Recover repository from damaged hard drive

Hello everyone, I need help with my setup.
I have a Kopia instance running on my server, and it backs up to an S3 server (MinIO) hosted in a different house. The 500 GB of repository data were saved on a hard drive that is almost dead; it has several bad sectors. Unfortunately, I couldn’t get to that location for 4 months, so I kept doing backups to that repository. Today I managed to replace that hard disk, so I tried to copy everything from the almost-dead disk to a new one using rclone. Some files were corrupted, and the copy failed. After that, I mounted the new disk to the MinIO server and tried to connect with my Kopia instance.
Everything seems to be working, but if I run

kopia maintenance run --full

I get multiple “blob not found” errors, and the process ends with

Total bytes rewritten 1 GB  
Finished full maintenance.  
ERROR error rewriting contents in short packs: failed to rewrite 28 contents

I also tried with:

kopia index recover --parallel=10 --commit --advanced-commands=enabled

but the command gets stuck at 3% of the execution. The command
kopia snapshot fix invalid-files --commit
says that it fixes something, but the other commands are still failing. I also tried clearing the cache - nothing changed.

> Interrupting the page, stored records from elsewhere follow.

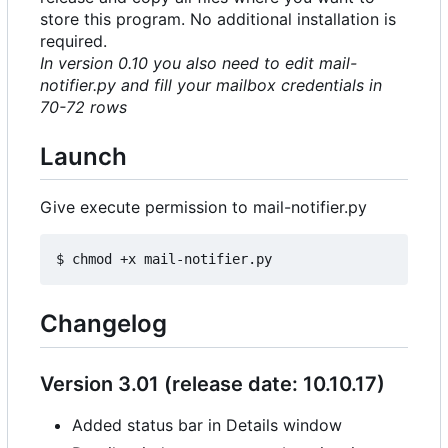
store this program. No additional installation is
required.
In version 0.10 you also need to edit mail-
notifier.py and fill your mailbox credentials in
70-72 rows
Launch
Give execute permission to mail-notifier.py
Changelog
Version 3.01 (release date: 10.10.17)
Added status bar in Details window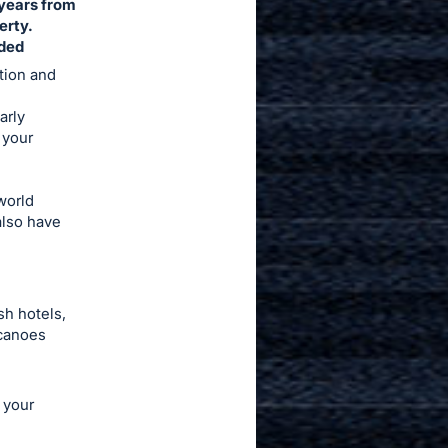
 years from
erty.
nded
ation and
arly
 your
world
also have
sh hotels,
lcanoes
 your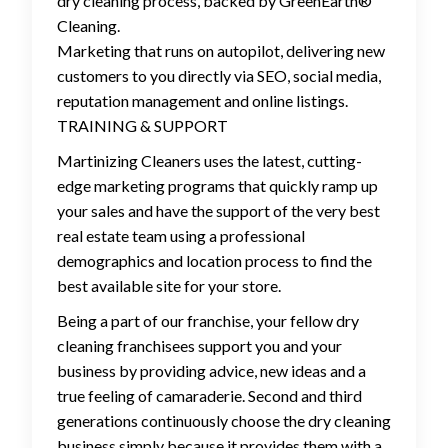
dry cleaning process, backed by GreenEarth®
Cleaning.
Marketing that runs on autopilot, delivering new
customers to you directly via SEO, social media,
reputation management and online listings.
TRAINING & SUPPORT
Martinizing Cleaners uses the latest, cutting-
edge marketing programs that quickly ramp up
your sales and have the support of the very best
real estate team using a professional
demographics and location process to find the
best available site for your store.
Being a part of our franchise, your fellow dry
cleaning franchisees support you and your
business by providing advice, new ideas and a
true feeling of camaraderie. Second and third
generations continuously choose the dry cleaning
business simply because it provides them with a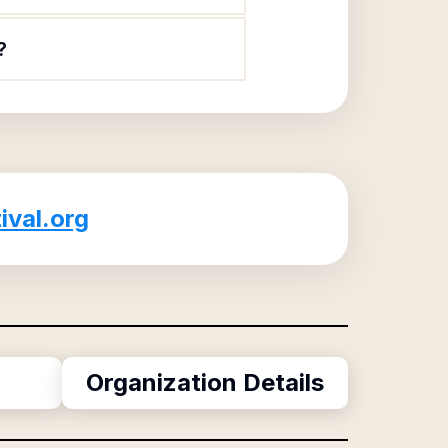
?
ival.org
Organization Details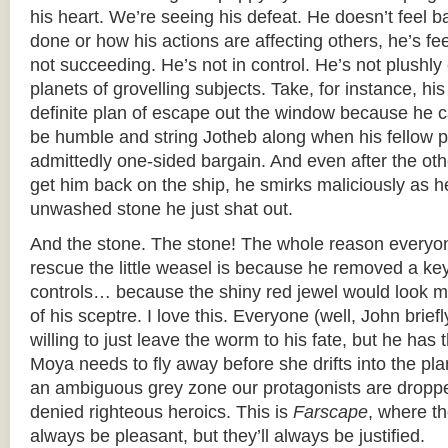
his heart. We’re seeing his defeat. He doesn’t feel 
done or how his actions are affecting others, he’s f
not succeeding. He’s not in control. He’s not plushl
planets of grovelling subjects. Take, for instance, hi
definite plan of escape out the window because he c
be humble and string Jotheb along when his fellow p
admittedly one-sided bargain. And even after the other
get him back on the ship, he smirks maliciously as 
unwashed stone he just shat out.
And the stone. The stone! The whole reason everyo
rescue the little weasel is because he removed a k
controls… because the shiny red jewel would look mi
of his sceptre. I love this. Everyone (well, John briefly
willing to just leave the worm to his fate, but he has 
Moya needs to fly away before she drifts into the pla
an ambiguous grey zone our protagonists are dropped
denied righteous heroics. This is
Farscape
, where t
always be pleasant, but they’ll always be justified.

Given this information, do you think that I can trust the current repository? I don’t mind deleting the repository and creating a new one, since I (think I) have all the original files. I prefer to recover the previous repository because I hope that some snapshots could save me from partial data loss that I haven’t noticed yet.
What do you suggest?

For full disclosure note I’ve not run a snapshot that I’d yet trust as I’m still in the evaluation phase. I’ve never used S3 as a backend. I’m sure it’s just a matter of time before someone with long term experience comes across your post. In the meantime & regardless the backup method/software used: no, I wouldn’t trust it if the old underlying device didn’t remap the bad sectors of the drive & subsequent snapshot uploads to it didn’t validate the pool. The clone operation may have just ended up copying the corrupted blocks to the new storage device.

I had considered such a scenario that you’re now experiencing. I intend to ensure the endpoint file system at least uses some form of fs check summing combined with Kopia’s (stated as experimental) ECC.

Again, before others who may have more to say on the matter post, I’d perhaps place on the ‘back burner’ of the matter at that you might … & I do emphasis might have a basis to try a method to target the failed blobs to remove them in a targeted fashion. See the attached link to a thread. I’d then re-download/verify the pool to fully confirm 1:1 src/endpoint consistency. I suggest this as you’ve mentioned you’re not against just a ‘nuke & reset’ of the endpoint’s repo/pool.

If you’re willing to go that far anyway, you might as well try a surgical strike.

Good luck.

thank you, your answer is very appreciated. I tried the verify process from the guide you posted, unfortunately I had no success because it keep looking for the missing blobs.
I know some blobs are missing, I hope there’s a way to skip them

I’d try to manually remove them in hopes of clearing the known invalid references to those blobs in the repo. See the link above to the ‘1 invalid checksum […]’ thread.

Beyond that I don’t think I’m able to offer any other ideas.

Do you still have the drive, that you fetched from the Minio server? If yes, I’d suggest, that you perform a low-level copy of that drive. I don’t know about rclone’s features, but if it doesn’t perform a block-level copy, I’d use something else, like dd on Linux.

Then, it may be worth to gige Steve Gibson’s SpinRite a try with that drive. SpinRite is no freeware, but it surely has recovered a lot of otherwise faulty drives. You can find it here [  Home of Gibson Research Corporation  ](https://GRC’s PrinRite)

Going forward, I’d “convert” the S3-type repo to a filesystem based. You will need to rename the files, which hold the repos metadata. Those carry a .f suffix, which they don’t when being used on a filesystem repo. Just stripping the suffix of those should be enought. Then have a go at the converted repo with a local Kopia instance and see, if you can connect to the repo.

Now you can run a kopia snapshot verify and a kopia content verify. I’d probably start with a kopia snapshot verify and see, what errors will come up. You should now also be able to run a kopia repository repair filesystem, now that you’ve converted your S3 repo to a filesystem based one.

If you can successfully repair your repo, you could use kopia repo sync-to s3 to sync your repo on your S3 bucket with the repaired local one.